Stated exercise — Where in the material below does the word "first" appear? Copy out every line that contains it.

Given data —
....

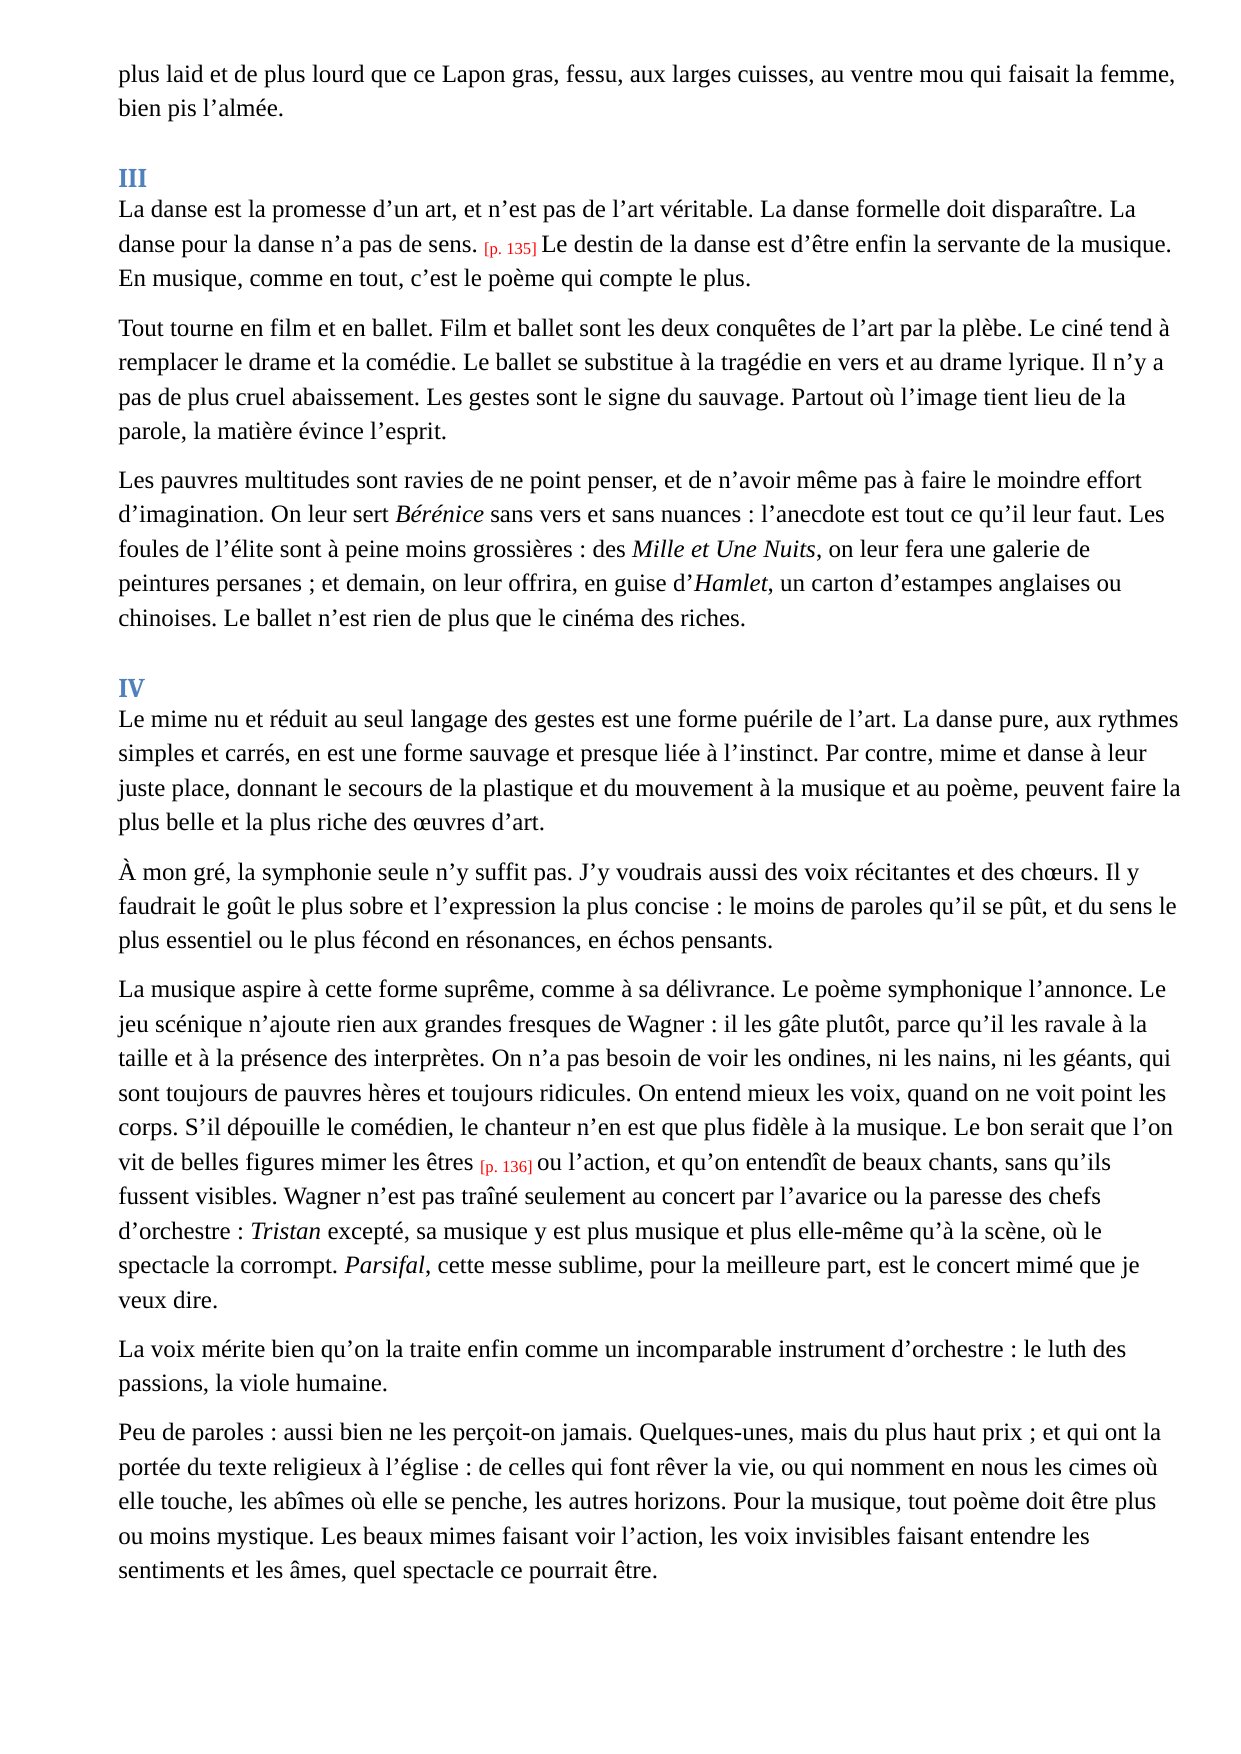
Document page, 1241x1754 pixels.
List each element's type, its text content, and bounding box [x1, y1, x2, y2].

text Les pauvres multitudes sont ravies de ne point penser, et de n’avoir même pas à faire le moindre effort d’imagination. On leur sert Bérénice sans vers et sans nuances : l’anecdote est tout ce qu’il leur faut. Les foules de l’élite sont à peine moins grossières : des Mille et Une Nuits, on leur fera une galerie de peintures persanes ; et demain, on leur offrira, en guise d’Hamlet, un carton d’estampes anglaises ou chinoises. Le ballet n’est rien de plus que le cinéma des riches. [118, 465, 1181, 632]
subtitle III [118, 163, 1181, 194]
subtitle IV [118, 673, 1181, 704]
text La musique aspire à cette forme suprême, comme à sa délivrance. Le poème symphonique l’annonce. Le jeu scénique n’ajoute rien aux grandes fresques de Wagner : il les gâte plutôt, parce qu’il les ravale à la taille et à la présence des interprètes. On n’a pas besoin de voir les ondines, ni les nains, ni les géants, qui sont toujours de pauvres hères et toujours ridicules. On entend mieux les voix, quand on ne voit point les corps. S’il dépouille le comédien, le chanteur n’en est que plus fidèle à la musique. Le bon serait que l’on vit de belles figures mimer les êtres [p. 136] ou l’action, et qu’on entendît de beaux chants, sans qu’ils fussent visibles. Wagner n’est pas traîné seulement au concert par l’avarice ou la paresse des chefs d’orchestre : Tristan excepté, sa musique y est plus musique et plus elle-même qu’à la scène, où le spectacle la corrompt. Parsifal, cette messe sublime, pour la meilleure part, est le concert mimé que je veux dire. [118, 974, 1181, 1314]
text La danse est la promesse d’un art, et n’est pas de l’art véritable. La danse formelle doit disparaître. La danse pour la danse n’a pas de sens. [p. 135] Le destin de la danse est d’être enfin la servante de la musique. En musique, comme en tout, c’est le poème qui compte le plus. [118, 194, 1181, 292]
text plus laid et de plus lourd que ce Lapon gras, fessu, aux larges cuisses, au ventre mou qui faisait la femme, bien pis l’almée. [118, 59, 1181, 122]
text Le mime nu et réduit au seul langage des gestes est une forme puérile de l’art. La danse pure, aux rythmes simples et carrés, en est une forme sauvage et presque liée à l’instinct. Par contre, mime et danse à leur juste place, donnant le secours de la plastique et du mouvement à la musique et au poème, peuvent faire la plus belle et la plus riche des œuvres d’art. [118, 704, 1181, 836]
text Tout tourne en film et en ballet. Film et ballet sont les deux conquêtes de l’art par la plèbe. Le ciné tend à remplacer le drame et la comédie. Le ballet se substitue à la tragédie en vers et au drame lyrique. Il n’y a pas de plus cruel abaissement. Les gestes sont le signe du sauvage. Partout où l’image tient lieu de la parole, la matière évince l’esprit. [118, 313, 1181, 445]
text À mon gré, la symphonie seule n’y suffit pas. J’y voudrais aussi des voix récitantes et des chœurs. Il y faudrait le goût le plus sobre et l’expression la plus concise : le moins de paroles qu’il se pût, et du sens le plus essentiel ou le plus fécond en résonances, en échos pensants. [118, 857, 1181, 954]
text La voix mérite bien qu’on la traite enfin comme un incomparable instrument d’orchestre : le luth des passions, la viole humaine. [118, 1334, 1181, 1397]
text Peu de paroles : aussi bien ne les perçoit-on jamais. Quelques-unes, mais du plus haut prix ; et qui ont la portée du texte religieux à l’église : de celles qui font rêver la vie, ou qui nomment en nous les cimes où elle touche, les abîmes où elle se penche, les autres horizons. Pour la musique, tout poème doit être plus ou moins mystique. Les beaux mimes faisant voir l’action, les voix invisibles faisant entendre les sentiments et les âmes, quel spectacle ce pourrait être. [118, 1417, 1181, 1584]
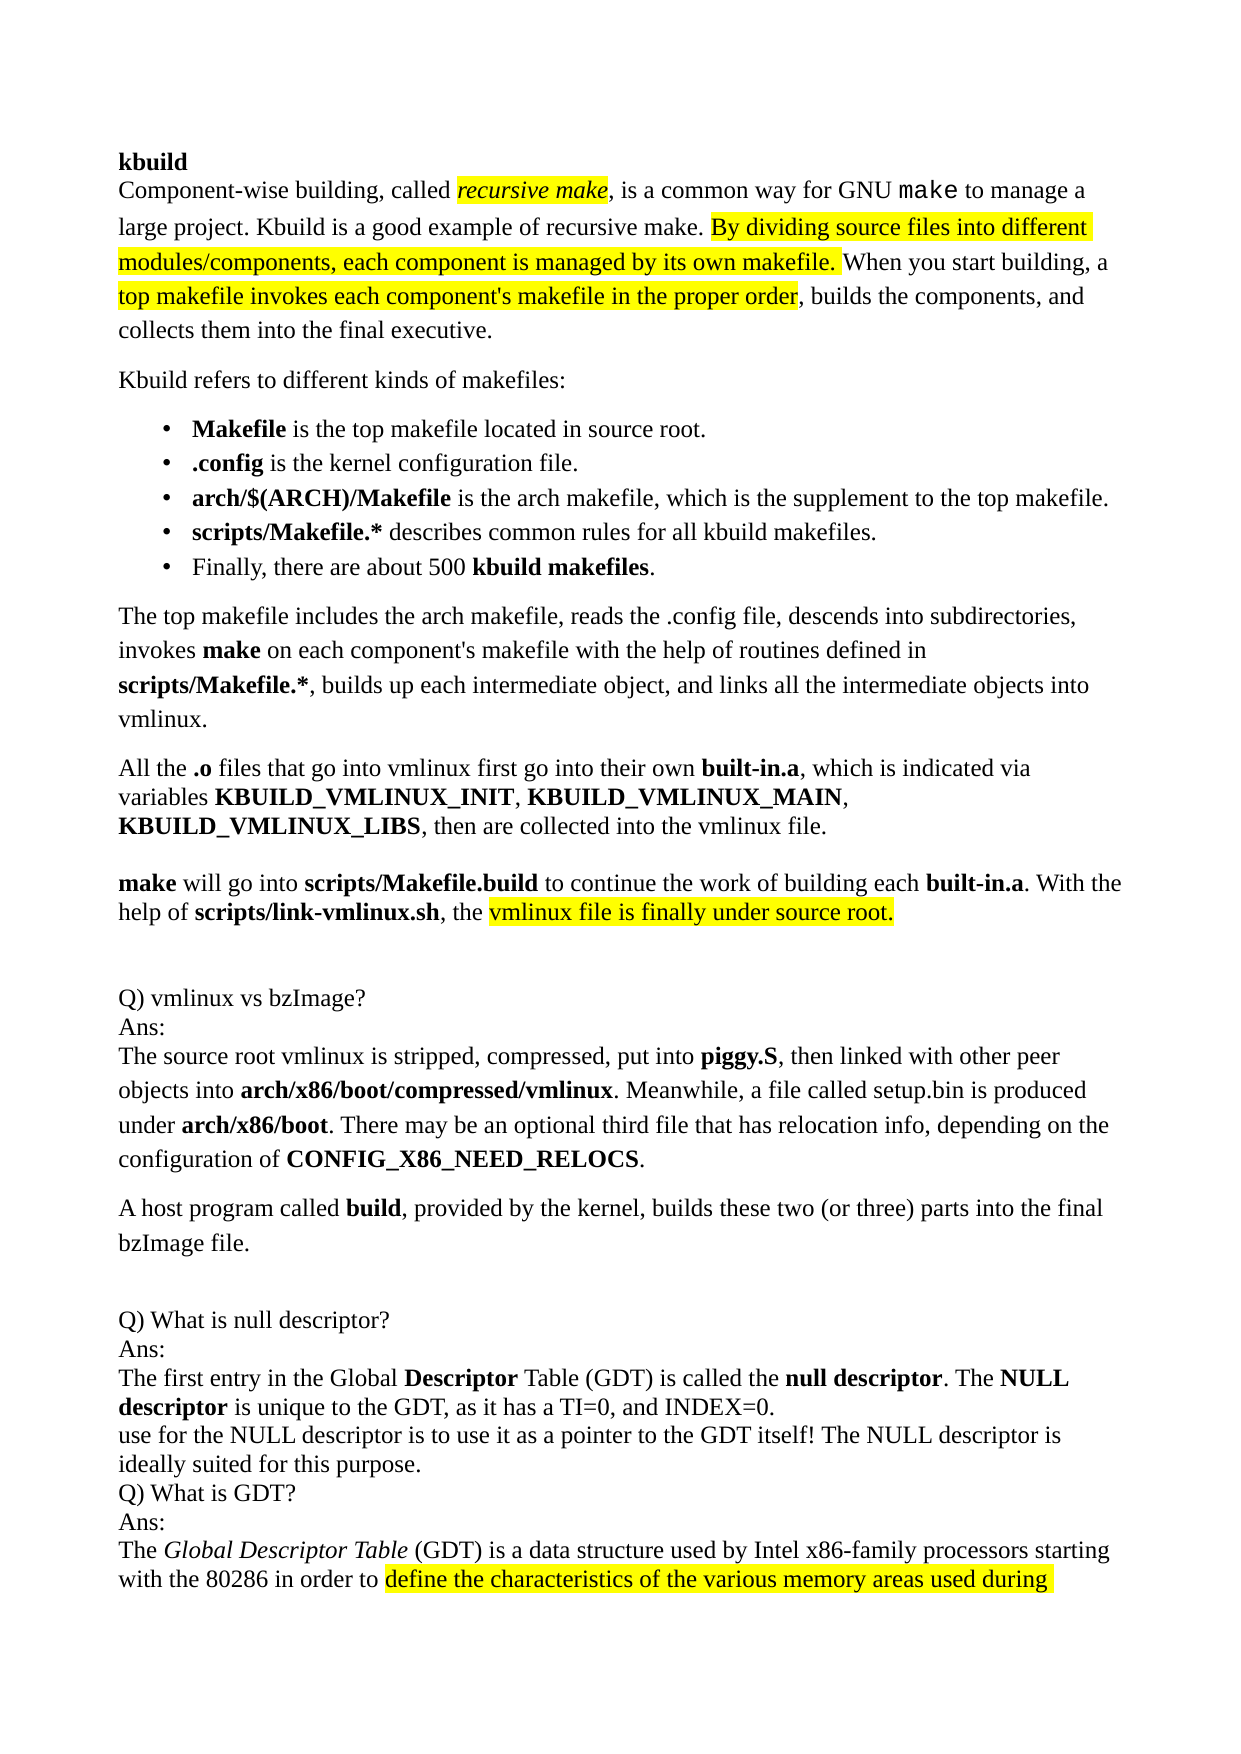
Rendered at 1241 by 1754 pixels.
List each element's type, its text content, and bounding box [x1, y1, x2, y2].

text The source root vmlinux is stripped, compressed, put into piggy.S, then linked with other peer objects into arch/x86/boot/compressed/vmlinux. Meanwhile, a file called setup.bin is produced under arch/x86/boot. There may be an optional third file that has relocation info, depending on the configuration of CONFIG_X86_NEED_RELOCS. [118, 1041, 1122, 1173]
text All the .o files that go into vmlinux first go into their own built-in.a, which is indicated via variables KBUILD_VMLINUX_INIT, KBUILD_VMLINUX_MAIN, KBUILD_VMLINUX_LIBS, then are collected into the vmlinux file. [118, 753, 1122, 839]
text Ans: [118, 1012, 1122, 1041]
list .config is the kernel configuration file. [162, 448, 1122, 477]
text Q) What is GDT? [118, 1478, 1122, 1507]
text Component-wise building, called recursive make, is a common way for GNU make to manage a large project. Kbuild is a good example of recursive make. By dividing source files into different modules/components, each component is managed by its own makefile. When you start building, a top makefile invokes each component's makefile in the proper order, builds the components, and collects them into the final executive. [118, 176, 1122, 344]
text Ans: [118, 1334, 1122, 1363]
text A host program called build, provided by the kernel, builds these two (or three) parts into the final bzImage file. [118, 1193, 1122, 1256]
text make will go into scripts/Makefile.build to continue the work of building each built-in.a. With the help of scripts/link-vmlinux.sh, the vmlinux file is finally under source root. [118, 868, 1122, 926]
text The top makefile includes the arch makefile, reads the .config file, descends into subdirectories, invokes make on each component's makefile with the help of routines defined in scripts/Makefile.*, builds up each intermediate object, and links all the intermediate objects into vmlinux. [118, 601, 1122, 733]
text use for the NULL descriptor is to use it as a pointer to the GDT itself! The NULL descriptor is ideally suited for this purpose. [118, 1421, 1122, 1478]
text The Global Descriptor Table (GDT) is a data structure used by Intel x86-family processors starting with the 80286 in order to define the characteristics of the various memory areas used during [118, 1536, 1122, 1593]
text Kbuild refers to different kinds of makefiles: [118, 365, 1122, 393]
text Q) What is null descriptor? [118, 1306, 1122, 1334]
text Q) vmlinux vs bzImage? [118, 983, 1122, 1012]
text Ans: [118, 1507, 1122, 1536]
list arch/$(ARCH)/Makefile is the arch makefile, which is the supplement to the top makefile. [162, 483, 1122, 511]
text The first entry in the Global Descriptor Table (GDT) is called the null descriptor. The NULL descriptor is unique to the GDT, as it has a TI=0, and INDEX=0. [118, 1363, 1122, 1421]
list Finally, there are about 500 kbuild makefiles. [162, 552, 1122, 580]
list Makefile is the top makefile located in source root. [162, 414, 1122, 442]
text kbuild [118, 147, 1122, 176]
list scripts/Makefile.* describes common rules for all kbuild makefiles. [162, 517, 1122, 546]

....

Result for this task —
text All the .o files that go into vmlinux first go into their own built-in.a, which is indicated via variables KBUILD_VMLINUX_INIT, KBUILD_VMLINUX_MAIN, KBUILD_VMLINUX_LIBS, then are collected into the vmlinux file. [118, 753, 1122, 839]
text The first entry in the Global Descriptor Table (GDT) is called the null descriptor. The NULL descriptor is unique to the GDT, as it has a TI=0, and INDEX=0. [118, 1363, 1122, 1421]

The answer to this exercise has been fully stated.